My first impression was that I had stepped into a Monet painting, poppies colouring golden fields of wheat, framed by shadowed trees, blue skies and towering cotton wool clouds.

The next thought was one of solitude, a dog walker the only person I met during the initial stroll along the path between the golf course and the rocky shore.

The Rock and Spindle.

There was a profusion of butterflies and a constant darting of martins, while out on the rocks I spotted a few shags and a lone heron. Further on, the field edges were the domain of corn buntings.

When the path dropped to the sandy shore near Babett Ness, the lack of footprints apart from my own brought to mind a favourite childhood book, Robinson Crusoe, a literary creation with Fife roots.

Warning sign at the tidal section.

The solitary theme continued as I passed an abandoned building long surrendered to nature on the way to Kenly Water. To avoid crossing the wide outflow, the path contoured inland, passing through a shaded wood and then twisting round a series of tracks and minor roads to return to the coastline.

The path became rather overgrown as it headed towards the striking Buddo Rock, a huge sandstone presence that looks as if has melted over and over to form a series of swirls and complex shapes. It’s possible to squeeze up the passageway through the middle – I couldn’t resist.

Coastal colours.

The route onwards grew more untamed with lots of ups and downs before I arrived at the tidal section.

A sign warns of the dangers of attempting to cross at high water, but I had timed it right and clambered over the rock step to head into the next bay where more treasures awaited, this time in the shape of the Rock and Spindle formation.

Beyond, the path climbed up on to cliffs and the route took on a more civilised feel as I descended back into St Andrews where the beach and the ice cream kiosks were going like a fair in the sunshine.

Pointing the way.

How to find the route

From bus stop in Kingsbarns, walk south along A917 and turn left at coastal path sign, heading down minor road to reach shore car park.

Turn left on path which passes picnic area and toilets and runs along edge of golf course then fields to reach signed junction. Keep straight on to cross stile past sign that reads: St Andrews 7.5 miles.

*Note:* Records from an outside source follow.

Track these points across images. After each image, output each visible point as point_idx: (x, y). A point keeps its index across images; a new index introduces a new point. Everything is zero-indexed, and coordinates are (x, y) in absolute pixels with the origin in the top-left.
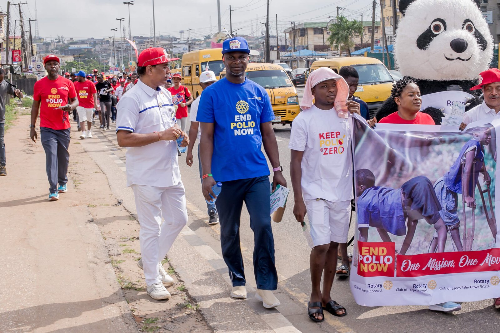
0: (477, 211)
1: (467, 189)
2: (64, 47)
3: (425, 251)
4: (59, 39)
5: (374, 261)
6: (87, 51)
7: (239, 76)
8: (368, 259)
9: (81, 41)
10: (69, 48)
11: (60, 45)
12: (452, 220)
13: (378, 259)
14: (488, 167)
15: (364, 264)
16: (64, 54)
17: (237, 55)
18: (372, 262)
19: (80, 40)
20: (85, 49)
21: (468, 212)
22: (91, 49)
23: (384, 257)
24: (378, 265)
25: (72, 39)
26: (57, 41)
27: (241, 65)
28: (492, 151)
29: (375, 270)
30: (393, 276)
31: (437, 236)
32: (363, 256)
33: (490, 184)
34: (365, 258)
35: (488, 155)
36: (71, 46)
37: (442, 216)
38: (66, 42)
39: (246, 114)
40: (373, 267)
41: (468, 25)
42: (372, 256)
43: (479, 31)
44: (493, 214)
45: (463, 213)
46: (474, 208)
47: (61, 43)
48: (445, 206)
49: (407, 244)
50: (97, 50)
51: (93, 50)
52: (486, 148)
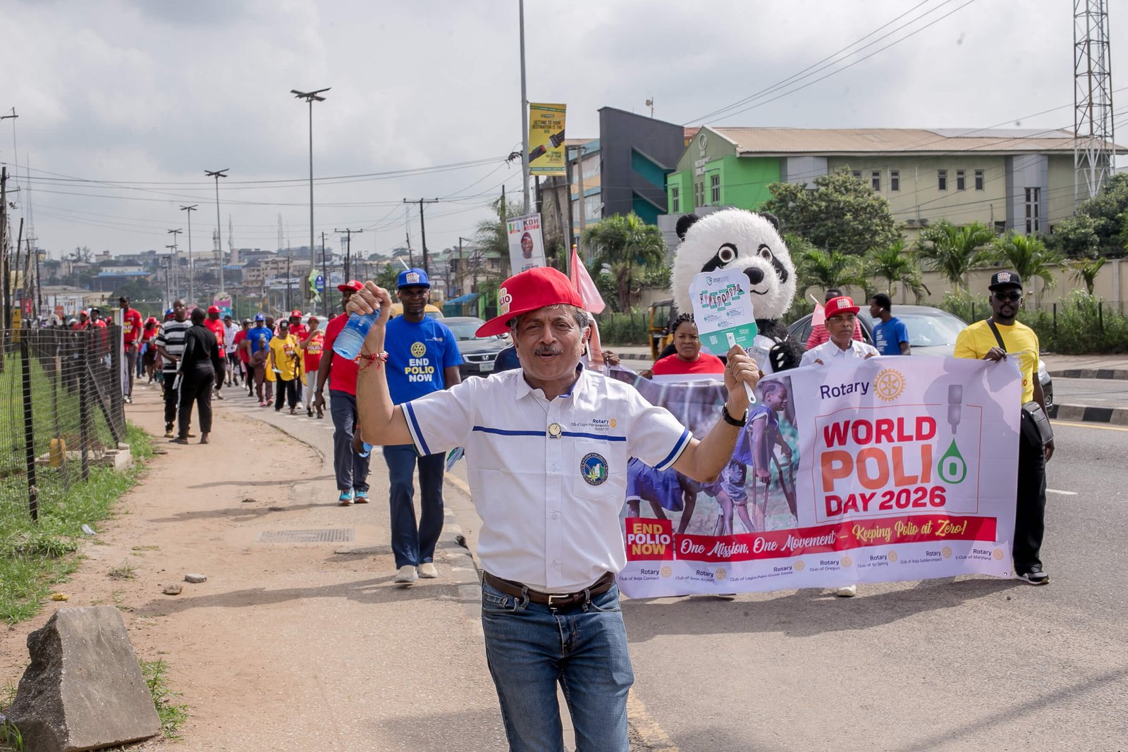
0: (771, 486)
1: (759, 460)
2: (89, 272)
3: (710, 534)
4: (79, 253)
5: (649, 542)
6: (137, 282)
7: (417, 314)
8: (641, 539)
9: (126, 259)
10: (100, 274)
11: (80, 267)
12: (737, 495)
13: (653, 538)
14: (786, 437)
15: (636, 544)
16: (88, 287)
17: (415, 290)
18: (646, 543)
19: (124, 256)
20: (133, 276)
21: (759, 487)
22: (147, 276)
23: (660, 535)
24: (654, 546)
25: (106, 253)
26: (74, 258)
27: (420, 301)
28: (790, 417)
29: (649, 552)
30: (672, 559)
31: (722, 514)
32: (636, 535)
33: (791, 456)
34: (638, 536)
35: (784, 422)
36: (104, 269)
37: (724, 489)
38: (93, 260)
39: (422, 358)
40: (647, 549)
41: (764, 251)
42: (646, 535)
43: (778, 258)
44: (794, 487)
45: (752, 488)
46: (768, 484)
47: (80, 264)
48: (728, 477)
49: (685, 521)
50: (159, 279)
51: (149, 279)
52: (781, 414)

Ignore branch heading left to Kingsbarns and descend to sandy shore to pass headland of Babett Ness, then go inland again to pick up path. Cross sandy bay, pass ruined building and follow path signed for Boarhills.

When you reach Kenly Water, turn left into wooded glen and follow river up stream, crossing bridge and passing another ruin. Path eventually descends to bridge at bend in river – cross and follow lane on far side to reach road.

Turn left and head uphill, then take track straight ahead at left-hand bend to emerge near farm. Turn left, then right (signs, but easy to miss) to pass barns and turn right at next signed junction. Head left to climb stile and descend to shore.

After passing Buddo Rock, cross two stiles in succession then a stream before following section of path up and down cliff. Go through gap in wall, then right and right again where bridge leads through trees back to shore and tidal section (warning sign).

Scramble up marked rock with handrail where step has been cut. Pass the impressive Rock and Spindle formation and climb flight of stone steps to reach clifftop.

When path forks, keep left then bear right below campsite boundary and head down steps to follow path round caravan park and continue into St Andrews.

More information

Distance: 13.5km/8.5miles (from Crail 23km/14.5mls)
Ascent: 140m/460ft
Time: 4-5 hours (from Crail add 2.5 hours)
Grading: Well-signed linear walk along one of the wilder stretches of the Fife Coastal Path. Some short steep ascents and rocky steps, muddy in places, but generally suitable for all fitness levels. Check tide times – one section can be impassible at high water.
Start/finish: Kingsbarns village bus stop (Grid ref: NO 594121). Car park further down at seafront (charges).
Map: Ordnance Survey 1:50,000 Landranger Map 59 (St Andrews); Ordnance Survey 1:25,000 Explorer sheet 371.
Tourist Information: VisitScotland, St Andrews iCentre, 70 Market Street, St Andrews, KY16 9NU (Tel 01334 472021).
Public transport: Regular bus service between St Andrews and Leven (No 95).